Pour compléter l'analyse, on peut afficher la fréquence fondamentale du son en parallèle du spectrogramme. On observe alors que la fréquence ne monte pas indéfiniment : elle monte régulièrement jusqu'à environ 650 Hz, puis chute brusquement avant de recommencer le cycle. C'est la preuve que le son boucle, alors même que notre perception ne détecte aucune discontinuité.
Cette activité est particulièrement efficace pour introduire la notion de spectre sonore et de composition harmonique d'un son, dans la mesure où elle montre de façon très concrète que ce que nous percevons n'est pas toujours le reflet fidèle de la réalité physique du signal. Elle peut aussi ouvrir une discussion plus large sur la psychoacoustique et sur les limites de notre système auditif. Pour une description complète de l'effet Shepard et des activités complémentaires, nous renvoyons à l'article dédié : https://www.fizziq.org/post/l-effet-shepard-une-illusion-sonore-à-explorer-avec-fizziq.
Conclusion
Le spectrogramme de FizziQ Web est un outil polyvalent qui permet d'aborder de nombreuses notions du programme de seconde de façon expérimentale et visuelle. Qu'il s'agisse d'analyser le chant des oiseaux, de visualiser l'effet Doppler, de comprendre la structure de la voix humaine, de comparer les timbres des instruments ou d'explorer les sons de l'environnement, le spectrogramme rend visibles des phénomènes qui restent abstraits lorsqu'ils sont abordés uniquement par le calcul ou la description théorique.

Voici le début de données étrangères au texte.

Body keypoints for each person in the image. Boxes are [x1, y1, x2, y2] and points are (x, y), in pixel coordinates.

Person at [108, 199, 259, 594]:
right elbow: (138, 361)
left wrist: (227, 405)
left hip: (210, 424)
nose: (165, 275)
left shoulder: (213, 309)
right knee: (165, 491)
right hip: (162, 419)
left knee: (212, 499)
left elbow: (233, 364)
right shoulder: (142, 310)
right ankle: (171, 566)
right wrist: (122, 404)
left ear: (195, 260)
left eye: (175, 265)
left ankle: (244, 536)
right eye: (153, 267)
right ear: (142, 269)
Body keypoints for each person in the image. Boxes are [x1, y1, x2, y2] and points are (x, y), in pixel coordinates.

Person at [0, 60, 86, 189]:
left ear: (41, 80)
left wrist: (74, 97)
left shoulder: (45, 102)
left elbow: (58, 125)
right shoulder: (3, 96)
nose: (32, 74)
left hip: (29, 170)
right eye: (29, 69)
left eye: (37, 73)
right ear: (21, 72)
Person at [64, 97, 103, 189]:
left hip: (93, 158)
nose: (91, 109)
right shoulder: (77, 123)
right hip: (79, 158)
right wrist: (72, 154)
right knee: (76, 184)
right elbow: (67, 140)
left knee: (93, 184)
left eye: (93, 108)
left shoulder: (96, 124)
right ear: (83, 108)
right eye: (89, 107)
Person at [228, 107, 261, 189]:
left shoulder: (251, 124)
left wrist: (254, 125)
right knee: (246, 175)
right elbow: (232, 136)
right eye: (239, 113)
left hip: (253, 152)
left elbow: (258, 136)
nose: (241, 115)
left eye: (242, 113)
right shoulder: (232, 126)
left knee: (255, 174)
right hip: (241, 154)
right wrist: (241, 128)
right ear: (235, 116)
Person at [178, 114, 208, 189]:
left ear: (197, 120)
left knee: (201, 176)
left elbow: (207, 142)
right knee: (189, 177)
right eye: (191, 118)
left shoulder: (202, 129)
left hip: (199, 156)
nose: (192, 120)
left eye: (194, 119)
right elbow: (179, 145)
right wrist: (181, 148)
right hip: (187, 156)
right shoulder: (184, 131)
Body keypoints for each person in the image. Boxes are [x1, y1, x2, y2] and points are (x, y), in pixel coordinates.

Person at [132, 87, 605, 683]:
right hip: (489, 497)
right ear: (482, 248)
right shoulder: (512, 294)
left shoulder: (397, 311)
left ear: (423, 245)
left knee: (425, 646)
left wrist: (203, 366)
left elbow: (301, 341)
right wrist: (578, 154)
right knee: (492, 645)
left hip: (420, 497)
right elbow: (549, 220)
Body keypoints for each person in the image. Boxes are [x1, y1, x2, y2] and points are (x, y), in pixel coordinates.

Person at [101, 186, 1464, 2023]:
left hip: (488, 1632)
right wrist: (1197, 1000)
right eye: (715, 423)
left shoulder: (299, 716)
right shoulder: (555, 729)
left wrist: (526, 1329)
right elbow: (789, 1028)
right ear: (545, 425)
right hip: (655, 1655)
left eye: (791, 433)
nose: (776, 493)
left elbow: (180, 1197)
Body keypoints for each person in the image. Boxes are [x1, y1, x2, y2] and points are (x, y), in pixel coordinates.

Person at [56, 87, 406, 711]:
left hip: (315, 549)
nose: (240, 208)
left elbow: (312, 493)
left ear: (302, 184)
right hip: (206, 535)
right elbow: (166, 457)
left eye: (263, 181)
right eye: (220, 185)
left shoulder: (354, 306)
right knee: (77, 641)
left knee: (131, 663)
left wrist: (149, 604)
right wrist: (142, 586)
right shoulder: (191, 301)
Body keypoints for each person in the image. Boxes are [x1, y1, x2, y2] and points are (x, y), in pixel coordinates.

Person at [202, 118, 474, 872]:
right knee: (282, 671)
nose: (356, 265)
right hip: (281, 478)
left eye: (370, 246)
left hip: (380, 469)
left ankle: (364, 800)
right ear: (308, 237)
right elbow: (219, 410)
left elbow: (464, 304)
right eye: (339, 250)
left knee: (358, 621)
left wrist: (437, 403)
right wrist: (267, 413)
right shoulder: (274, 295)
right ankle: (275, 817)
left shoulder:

L'un des avantages majeurs de FizziQ Web est la possibilité de travailler sur des fichiers audio importés, ce qui permet à l'enseignant de préparer des activités reproductibles et indépendantes des conditions sonores de la salle de classe. Les ressources disponibles sur chant-oiseaux.fr/ ou xeno-canto.org/ pour le chant des oiseaux et la bibliothèque de sons de l'application FizziQ pour les effets Doppler ou l'effet Shepard permettent une analyse facile en classe ou à la maison, et même sur le terrain.